A proactive inspection to evaluate arrangements for controlling risks from working at Height took place with a particular focus on the use of scaffolding. A ‘site walk down’ took place in the Turbine Hall to sample outage activities underway at the time of the visit and inspect the management arrangements in place. A number of locations were seen featuring both scaffolding and rope access. However, the ever changing nature of work at height locations during outage (and general) activities mean that the inspection was a sampling one that enabled insight into EDF’s management of working at height.

Regulatory judgement was based on determining compliance with sections 2 & 3 of the Health & Safety at Work etc  Act 1974. A number of key relevant statutory provisions were referred to during the visit, including: The Work at Height Regulations 2005 (as amended).

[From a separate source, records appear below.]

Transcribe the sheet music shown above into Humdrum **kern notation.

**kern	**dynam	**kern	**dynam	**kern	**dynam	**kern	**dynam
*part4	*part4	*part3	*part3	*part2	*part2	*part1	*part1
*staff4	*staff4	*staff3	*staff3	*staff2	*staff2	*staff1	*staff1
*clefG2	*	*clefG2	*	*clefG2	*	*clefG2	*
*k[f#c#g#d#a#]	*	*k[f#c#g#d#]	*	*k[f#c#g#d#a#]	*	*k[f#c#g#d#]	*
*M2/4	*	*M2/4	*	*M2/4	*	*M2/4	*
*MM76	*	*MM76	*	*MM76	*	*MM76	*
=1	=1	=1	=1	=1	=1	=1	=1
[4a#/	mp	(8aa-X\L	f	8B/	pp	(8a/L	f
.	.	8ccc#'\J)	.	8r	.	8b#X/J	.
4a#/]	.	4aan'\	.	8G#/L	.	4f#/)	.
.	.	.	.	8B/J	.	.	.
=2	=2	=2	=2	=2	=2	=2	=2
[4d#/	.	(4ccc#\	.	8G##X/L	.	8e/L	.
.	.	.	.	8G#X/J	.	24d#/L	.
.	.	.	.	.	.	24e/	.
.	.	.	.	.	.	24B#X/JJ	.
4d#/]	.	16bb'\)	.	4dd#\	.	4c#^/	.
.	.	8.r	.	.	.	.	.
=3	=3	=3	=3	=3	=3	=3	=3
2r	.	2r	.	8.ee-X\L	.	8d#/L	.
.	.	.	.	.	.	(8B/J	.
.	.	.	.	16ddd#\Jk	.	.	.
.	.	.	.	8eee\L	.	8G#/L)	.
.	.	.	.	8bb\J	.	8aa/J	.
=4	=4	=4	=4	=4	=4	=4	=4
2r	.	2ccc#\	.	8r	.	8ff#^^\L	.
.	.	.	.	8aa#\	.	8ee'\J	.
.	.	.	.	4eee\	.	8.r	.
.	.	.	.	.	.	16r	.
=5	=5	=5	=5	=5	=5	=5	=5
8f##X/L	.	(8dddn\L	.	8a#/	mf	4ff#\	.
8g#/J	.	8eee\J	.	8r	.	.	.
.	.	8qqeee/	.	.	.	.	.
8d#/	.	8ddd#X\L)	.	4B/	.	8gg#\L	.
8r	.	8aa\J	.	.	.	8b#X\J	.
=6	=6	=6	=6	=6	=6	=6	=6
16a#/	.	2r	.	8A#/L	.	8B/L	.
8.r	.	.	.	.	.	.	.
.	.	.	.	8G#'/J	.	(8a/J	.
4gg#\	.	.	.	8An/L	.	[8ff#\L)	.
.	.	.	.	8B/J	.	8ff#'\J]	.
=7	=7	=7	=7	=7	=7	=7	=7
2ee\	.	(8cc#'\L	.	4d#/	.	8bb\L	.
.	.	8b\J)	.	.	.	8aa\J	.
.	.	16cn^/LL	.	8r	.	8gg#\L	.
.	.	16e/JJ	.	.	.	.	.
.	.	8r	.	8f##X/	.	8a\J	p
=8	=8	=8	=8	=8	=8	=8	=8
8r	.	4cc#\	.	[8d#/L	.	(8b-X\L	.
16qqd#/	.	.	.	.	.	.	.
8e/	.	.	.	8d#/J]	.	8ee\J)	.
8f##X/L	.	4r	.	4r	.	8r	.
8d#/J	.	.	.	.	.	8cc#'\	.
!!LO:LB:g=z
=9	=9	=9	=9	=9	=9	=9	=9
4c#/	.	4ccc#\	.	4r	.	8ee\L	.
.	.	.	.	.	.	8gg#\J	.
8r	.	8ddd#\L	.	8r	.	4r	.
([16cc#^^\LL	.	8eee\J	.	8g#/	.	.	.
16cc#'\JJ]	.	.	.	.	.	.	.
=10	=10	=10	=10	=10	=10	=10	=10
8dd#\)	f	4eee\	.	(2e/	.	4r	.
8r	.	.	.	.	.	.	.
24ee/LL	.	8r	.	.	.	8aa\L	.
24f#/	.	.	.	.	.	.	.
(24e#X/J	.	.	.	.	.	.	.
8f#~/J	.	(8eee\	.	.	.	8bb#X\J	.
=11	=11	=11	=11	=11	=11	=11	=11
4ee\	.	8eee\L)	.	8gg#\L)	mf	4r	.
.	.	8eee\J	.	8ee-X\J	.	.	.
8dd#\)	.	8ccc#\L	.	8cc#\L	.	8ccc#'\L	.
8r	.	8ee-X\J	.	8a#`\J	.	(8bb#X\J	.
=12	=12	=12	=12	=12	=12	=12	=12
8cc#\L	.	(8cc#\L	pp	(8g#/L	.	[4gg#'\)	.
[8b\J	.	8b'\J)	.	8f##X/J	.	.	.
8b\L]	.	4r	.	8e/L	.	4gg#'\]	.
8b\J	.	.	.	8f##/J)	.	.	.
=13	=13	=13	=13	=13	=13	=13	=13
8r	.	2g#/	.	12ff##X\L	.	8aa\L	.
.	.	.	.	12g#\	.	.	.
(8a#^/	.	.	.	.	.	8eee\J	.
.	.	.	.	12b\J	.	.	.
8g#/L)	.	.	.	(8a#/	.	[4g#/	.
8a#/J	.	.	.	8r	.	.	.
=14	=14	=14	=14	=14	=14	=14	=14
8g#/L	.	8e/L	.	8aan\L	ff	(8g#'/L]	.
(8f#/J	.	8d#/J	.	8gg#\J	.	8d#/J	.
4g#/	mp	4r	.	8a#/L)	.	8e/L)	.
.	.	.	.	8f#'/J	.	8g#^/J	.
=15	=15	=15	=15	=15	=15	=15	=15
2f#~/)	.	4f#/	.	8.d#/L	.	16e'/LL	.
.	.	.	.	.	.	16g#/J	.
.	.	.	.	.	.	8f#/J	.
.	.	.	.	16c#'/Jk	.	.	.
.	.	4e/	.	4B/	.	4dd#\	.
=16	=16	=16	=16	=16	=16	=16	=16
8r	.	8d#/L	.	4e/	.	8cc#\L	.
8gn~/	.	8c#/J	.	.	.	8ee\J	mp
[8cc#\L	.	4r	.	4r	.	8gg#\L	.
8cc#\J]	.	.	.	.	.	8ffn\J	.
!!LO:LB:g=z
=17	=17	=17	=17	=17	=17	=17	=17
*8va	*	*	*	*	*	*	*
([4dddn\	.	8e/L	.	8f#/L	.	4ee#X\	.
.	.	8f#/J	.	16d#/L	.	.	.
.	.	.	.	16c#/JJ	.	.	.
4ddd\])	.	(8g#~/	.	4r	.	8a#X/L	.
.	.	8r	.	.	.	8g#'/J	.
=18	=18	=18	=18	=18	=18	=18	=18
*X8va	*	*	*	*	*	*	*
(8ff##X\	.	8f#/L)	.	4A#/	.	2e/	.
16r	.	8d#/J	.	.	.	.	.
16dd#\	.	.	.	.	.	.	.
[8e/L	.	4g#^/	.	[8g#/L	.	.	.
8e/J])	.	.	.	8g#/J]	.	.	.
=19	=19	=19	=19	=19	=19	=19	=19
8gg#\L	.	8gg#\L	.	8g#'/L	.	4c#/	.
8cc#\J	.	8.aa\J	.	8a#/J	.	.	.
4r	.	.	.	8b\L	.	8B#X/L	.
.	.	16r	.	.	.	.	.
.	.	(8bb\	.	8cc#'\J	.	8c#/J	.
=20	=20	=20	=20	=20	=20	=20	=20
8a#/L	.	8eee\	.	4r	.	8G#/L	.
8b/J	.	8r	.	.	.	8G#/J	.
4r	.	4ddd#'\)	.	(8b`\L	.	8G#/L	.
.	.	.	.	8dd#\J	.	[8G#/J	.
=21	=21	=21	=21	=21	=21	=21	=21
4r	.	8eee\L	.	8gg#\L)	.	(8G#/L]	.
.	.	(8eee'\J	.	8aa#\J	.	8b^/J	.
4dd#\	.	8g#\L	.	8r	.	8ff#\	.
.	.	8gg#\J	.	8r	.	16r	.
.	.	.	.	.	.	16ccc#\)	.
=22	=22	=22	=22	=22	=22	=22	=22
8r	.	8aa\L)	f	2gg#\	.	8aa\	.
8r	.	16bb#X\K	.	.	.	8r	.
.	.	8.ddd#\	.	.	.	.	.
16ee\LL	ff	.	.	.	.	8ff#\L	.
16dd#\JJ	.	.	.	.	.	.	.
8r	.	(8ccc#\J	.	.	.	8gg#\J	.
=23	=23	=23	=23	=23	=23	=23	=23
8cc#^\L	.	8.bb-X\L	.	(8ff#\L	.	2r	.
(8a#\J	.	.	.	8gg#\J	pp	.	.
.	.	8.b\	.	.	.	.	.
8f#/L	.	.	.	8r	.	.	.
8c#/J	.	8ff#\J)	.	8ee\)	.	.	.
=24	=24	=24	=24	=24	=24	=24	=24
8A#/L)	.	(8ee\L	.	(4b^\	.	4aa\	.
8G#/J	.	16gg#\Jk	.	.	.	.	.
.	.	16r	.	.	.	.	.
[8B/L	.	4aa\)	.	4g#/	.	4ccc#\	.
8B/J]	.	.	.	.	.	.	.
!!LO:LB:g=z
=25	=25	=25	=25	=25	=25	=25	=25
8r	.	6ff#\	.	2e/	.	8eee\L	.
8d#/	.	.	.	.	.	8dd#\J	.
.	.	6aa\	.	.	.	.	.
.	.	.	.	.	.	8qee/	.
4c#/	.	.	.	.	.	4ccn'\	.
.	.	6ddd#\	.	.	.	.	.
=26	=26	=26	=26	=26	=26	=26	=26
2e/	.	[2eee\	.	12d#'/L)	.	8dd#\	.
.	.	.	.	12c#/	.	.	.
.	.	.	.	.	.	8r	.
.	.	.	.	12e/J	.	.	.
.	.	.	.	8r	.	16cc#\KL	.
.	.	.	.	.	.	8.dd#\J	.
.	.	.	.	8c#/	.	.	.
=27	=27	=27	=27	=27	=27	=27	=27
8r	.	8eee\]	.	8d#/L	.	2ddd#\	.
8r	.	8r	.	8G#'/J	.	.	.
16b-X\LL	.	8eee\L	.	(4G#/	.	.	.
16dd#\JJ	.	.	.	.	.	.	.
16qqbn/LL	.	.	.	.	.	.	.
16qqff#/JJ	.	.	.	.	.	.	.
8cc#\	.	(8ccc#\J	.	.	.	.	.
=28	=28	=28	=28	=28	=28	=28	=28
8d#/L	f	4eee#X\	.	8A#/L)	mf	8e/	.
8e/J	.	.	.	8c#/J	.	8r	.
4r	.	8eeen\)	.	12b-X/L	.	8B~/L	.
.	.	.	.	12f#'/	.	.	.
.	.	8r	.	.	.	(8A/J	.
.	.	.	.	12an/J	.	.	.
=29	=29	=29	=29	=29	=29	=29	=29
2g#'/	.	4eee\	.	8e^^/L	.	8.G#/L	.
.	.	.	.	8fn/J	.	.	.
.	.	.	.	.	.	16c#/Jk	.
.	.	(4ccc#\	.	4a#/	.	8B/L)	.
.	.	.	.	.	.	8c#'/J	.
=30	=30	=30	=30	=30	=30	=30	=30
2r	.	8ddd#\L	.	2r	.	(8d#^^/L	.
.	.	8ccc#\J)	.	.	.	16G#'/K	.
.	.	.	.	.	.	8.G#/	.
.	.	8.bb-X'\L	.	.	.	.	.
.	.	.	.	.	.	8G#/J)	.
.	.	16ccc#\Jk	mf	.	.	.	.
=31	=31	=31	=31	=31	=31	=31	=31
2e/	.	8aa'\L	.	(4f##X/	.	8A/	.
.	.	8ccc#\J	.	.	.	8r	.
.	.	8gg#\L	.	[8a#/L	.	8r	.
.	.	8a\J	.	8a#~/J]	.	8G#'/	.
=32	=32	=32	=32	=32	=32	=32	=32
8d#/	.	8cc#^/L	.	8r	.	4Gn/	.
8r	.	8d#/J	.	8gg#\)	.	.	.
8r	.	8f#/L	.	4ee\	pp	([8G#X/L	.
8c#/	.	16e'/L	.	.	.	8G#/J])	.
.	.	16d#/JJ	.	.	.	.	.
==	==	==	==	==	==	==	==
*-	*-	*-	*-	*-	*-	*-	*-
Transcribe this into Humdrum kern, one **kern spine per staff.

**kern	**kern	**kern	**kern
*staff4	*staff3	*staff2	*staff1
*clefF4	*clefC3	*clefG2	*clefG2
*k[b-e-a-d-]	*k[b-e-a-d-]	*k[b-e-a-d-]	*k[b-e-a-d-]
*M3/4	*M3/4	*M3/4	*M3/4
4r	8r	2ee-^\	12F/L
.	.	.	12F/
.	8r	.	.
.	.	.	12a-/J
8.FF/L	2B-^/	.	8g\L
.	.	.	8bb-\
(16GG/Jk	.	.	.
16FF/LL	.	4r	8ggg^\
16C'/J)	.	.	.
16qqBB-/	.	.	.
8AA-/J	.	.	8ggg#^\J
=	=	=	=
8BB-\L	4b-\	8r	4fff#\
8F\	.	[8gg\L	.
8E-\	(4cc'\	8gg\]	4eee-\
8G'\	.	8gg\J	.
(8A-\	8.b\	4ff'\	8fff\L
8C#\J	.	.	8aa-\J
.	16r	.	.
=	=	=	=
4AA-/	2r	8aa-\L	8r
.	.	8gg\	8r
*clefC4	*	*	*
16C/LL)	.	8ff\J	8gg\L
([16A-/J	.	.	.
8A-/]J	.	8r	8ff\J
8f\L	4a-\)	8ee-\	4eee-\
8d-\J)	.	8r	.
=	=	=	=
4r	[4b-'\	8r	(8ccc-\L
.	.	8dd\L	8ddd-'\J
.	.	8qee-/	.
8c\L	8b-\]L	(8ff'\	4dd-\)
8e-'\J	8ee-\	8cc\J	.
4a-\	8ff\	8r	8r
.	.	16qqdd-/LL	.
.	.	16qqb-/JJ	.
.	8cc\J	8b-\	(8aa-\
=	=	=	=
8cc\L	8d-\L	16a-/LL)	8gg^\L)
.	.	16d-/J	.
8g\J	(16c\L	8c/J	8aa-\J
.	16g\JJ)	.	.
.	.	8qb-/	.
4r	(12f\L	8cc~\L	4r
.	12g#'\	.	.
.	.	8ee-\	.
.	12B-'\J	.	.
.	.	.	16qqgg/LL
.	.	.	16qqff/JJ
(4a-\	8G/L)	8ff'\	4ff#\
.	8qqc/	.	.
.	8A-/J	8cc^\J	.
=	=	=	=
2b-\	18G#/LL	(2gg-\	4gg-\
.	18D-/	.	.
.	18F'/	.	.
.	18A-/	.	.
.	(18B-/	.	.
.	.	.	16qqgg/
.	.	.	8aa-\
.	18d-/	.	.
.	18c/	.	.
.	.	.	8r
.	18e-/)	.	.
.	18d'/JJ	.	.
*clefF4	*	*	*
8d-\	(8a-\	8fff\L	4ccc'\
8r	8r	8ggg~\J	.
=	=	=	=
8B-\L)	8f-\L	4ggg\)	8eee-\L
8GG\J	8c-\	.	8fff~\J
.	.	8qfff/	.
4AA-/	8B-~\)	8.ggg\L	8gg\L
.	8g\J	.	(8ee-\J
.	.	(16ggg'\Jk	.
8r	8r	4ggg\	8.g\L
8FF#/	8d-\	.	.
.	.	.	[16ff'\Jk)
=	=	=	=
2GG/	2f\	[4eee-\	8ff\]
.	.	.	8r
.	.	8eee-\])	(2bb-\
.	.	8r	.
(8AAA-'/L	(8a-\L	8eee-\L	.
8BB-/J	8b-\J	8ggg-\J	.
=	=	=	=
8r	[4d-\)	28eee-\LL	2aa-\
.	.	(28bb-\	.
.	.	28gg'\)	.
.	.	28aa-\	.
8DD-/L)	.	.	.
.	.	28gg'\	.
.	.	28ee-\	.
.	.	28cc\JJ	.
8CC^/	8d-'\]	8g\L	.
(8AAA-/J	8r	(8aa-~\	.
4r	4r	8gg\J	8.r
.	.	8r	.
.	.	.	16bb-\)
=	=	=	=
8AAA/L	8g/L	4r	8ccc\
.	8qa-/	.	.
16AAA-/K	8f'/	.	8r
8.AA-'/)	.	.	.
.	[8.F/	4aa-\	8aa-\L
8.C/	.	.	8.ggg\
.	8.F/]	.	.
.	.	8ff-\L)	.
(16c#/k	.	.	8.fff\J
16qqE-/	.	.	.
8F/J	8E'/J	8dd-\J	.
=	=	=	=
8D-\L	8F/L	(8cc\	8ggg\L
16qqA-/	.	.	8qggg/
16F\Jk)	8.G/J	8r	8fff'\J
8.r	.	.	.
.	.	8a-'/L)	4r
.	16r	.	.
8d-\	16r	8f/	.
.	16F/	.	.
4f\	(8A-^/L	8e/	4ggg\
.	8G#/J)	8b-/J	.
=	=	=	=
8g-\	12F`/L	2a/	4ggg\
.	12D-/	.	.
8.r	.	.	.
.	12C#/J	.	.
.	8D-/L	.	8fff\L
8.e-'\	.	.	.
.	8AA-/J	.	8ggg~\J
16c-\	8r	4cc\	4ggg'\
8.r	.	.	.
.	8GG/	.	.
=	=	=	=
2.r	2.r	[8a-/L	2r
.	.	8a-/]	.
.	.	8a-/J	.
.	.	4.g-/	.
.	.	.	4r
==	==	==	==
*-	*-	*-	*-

Explanation of Judgement if Safety System Not Judged to be Adequate


Key Findings, Inspector's Opinions and Reasons for Judgements Made

A number of areas of good or best practice were seen during the proactive inspection in addition to areas for improvement. These were summarised during feedback provided at the conclusion of the visit, as were the visit outcomes/actions required by EDF HPB.

Areas of good or best practice seen during the inspection included: The integrated safety team meetings, appropriate use of scaffolding to facilitate work at height activity in the turbine hall and the practical implementation of EDF COP24A procedures (covering temporary grating removals). 

Areas requiring improvement during the inspection included: improved supervision of scaffolding modification work activities. 

Conclusion of Intervention

The investigation explored the circumstances of the RIDDOR reportable accident event in the XXXXX building. The investigation concluded that the EDF HPB SACI report was an accurate reflection of the event and effectively captured the key causes and broader learning issues arising. A number of corrective actions were identified within the SACI as event learning. Two additional recommendations were made during the visit and these were accepted by the Quality Management Group Head. The EMM was considered and no further regulatory action was deemed appropriate in relation to the accident event. EDF HPB will provide ONR with an update in due course with regard to progress made in implementing the identified corrective actions.

An issue will be added to the ONR Regulatory Issues database for tracking purposes.

The overall impression gained from the proactive inspection of work at height was generally a positive one. A CHS topic rating of ‘3 – adequate’ will be applied to the visit. This rating is based on an intervention assessment that ‘there were one or more minor shortcomings - since these shortcomings are not serious they can be dealt with informally.